DATA LISTING:
┏━━

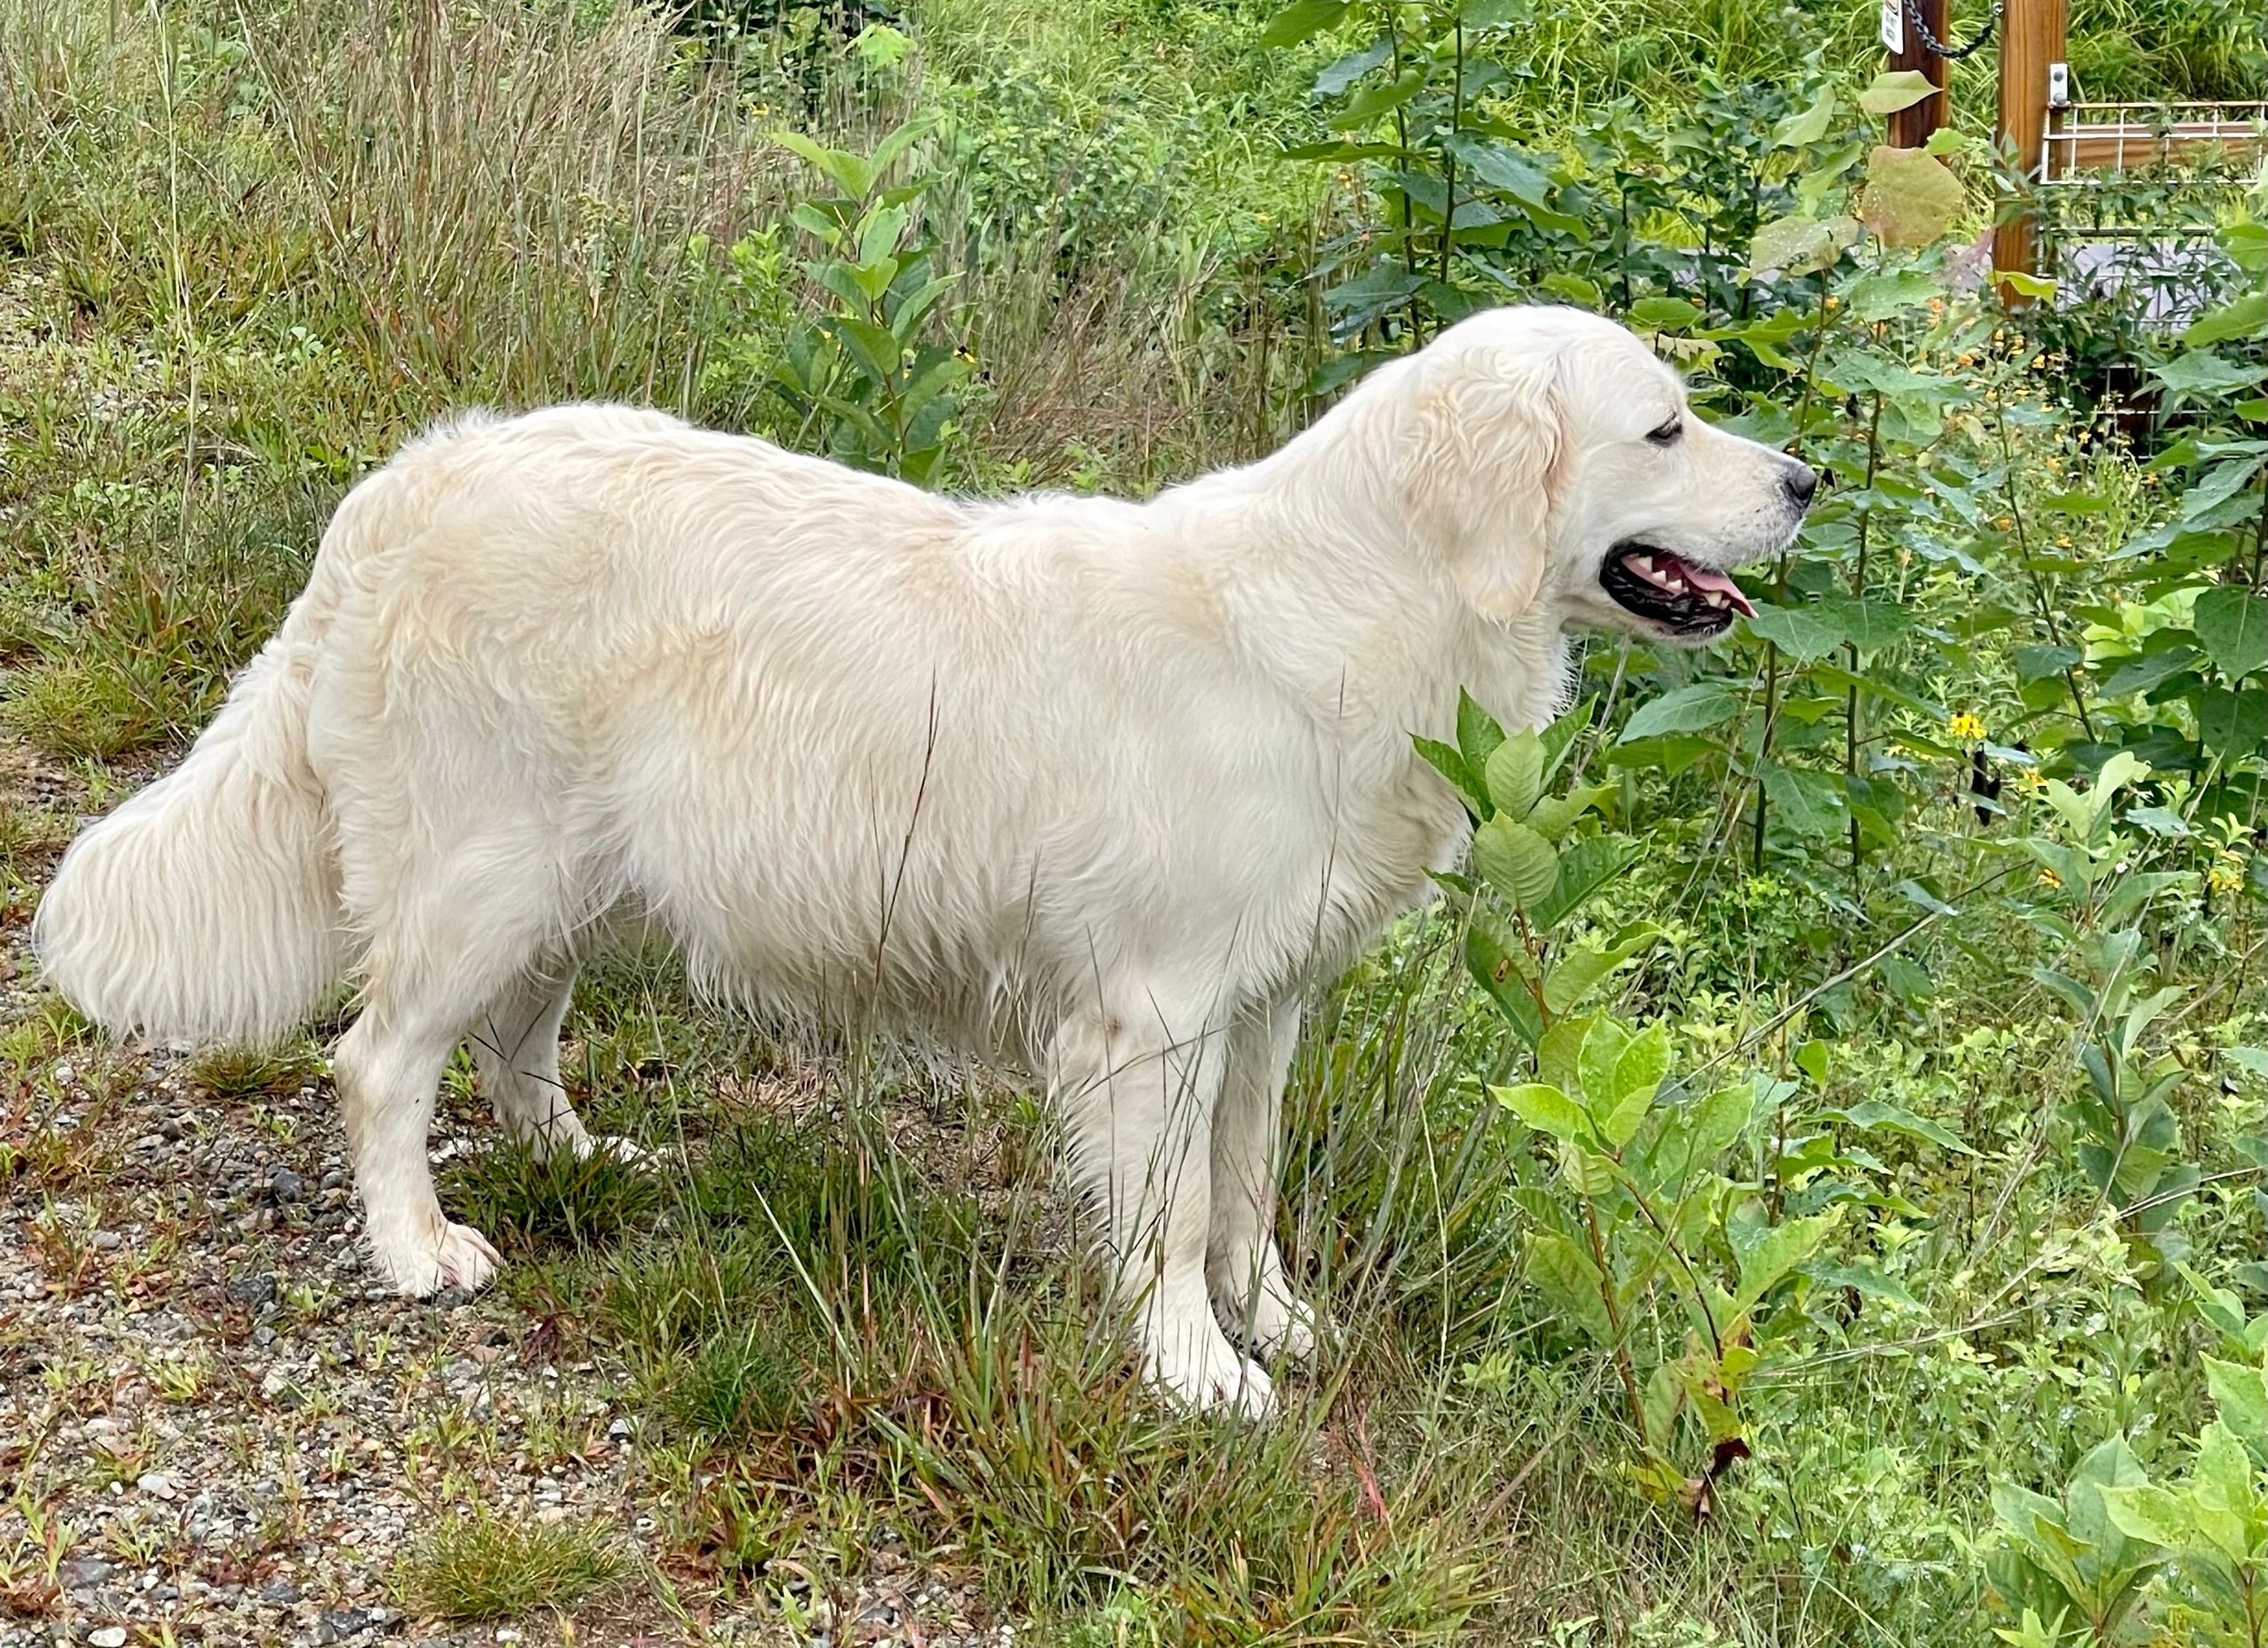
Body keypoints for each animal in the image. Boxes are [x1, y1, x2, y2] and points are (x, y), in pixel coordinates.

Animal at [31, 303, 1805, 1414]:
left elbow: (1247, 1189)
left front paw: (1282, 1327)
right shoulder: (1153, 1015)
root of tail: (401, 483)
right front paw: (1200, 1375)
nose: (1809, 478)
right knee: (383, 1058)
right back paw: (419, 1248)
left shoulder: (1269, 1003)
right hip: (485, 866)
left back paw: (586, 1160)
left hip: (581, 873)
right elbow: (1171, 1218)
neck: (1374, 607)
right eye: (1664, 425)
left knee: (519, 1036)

┗━━

PROBLEM TO WORK ON: Pictures stay out. Write out everything else in the material exactly.

YOUR SOLUTION:
Body keypoints for each animal in the image. Boxes are [x1, y1, x2, y2] and points are (x, y), in pixel coordinates.

Animal at [31, 303, 1805, 1414]:
left elbow: (1247, 1189)
left front paw: (1282, 1327)
right shoulder: (1153, 1015)
root of tail: (401, 483)
right front paw: (1200, 1375)
nose: (1809, 478)
right knee: (383, 1058)
right back paw: (419, 1248)
left shoulder: (1269, 1003)
right hip: (485, 866)
left back paw: (586, 1160)
left hip: (581, 873)
right elbow: (1171, 1218)
neck: (1374, 607)
right eye: (1664, 425)
left knee: (519, 1036)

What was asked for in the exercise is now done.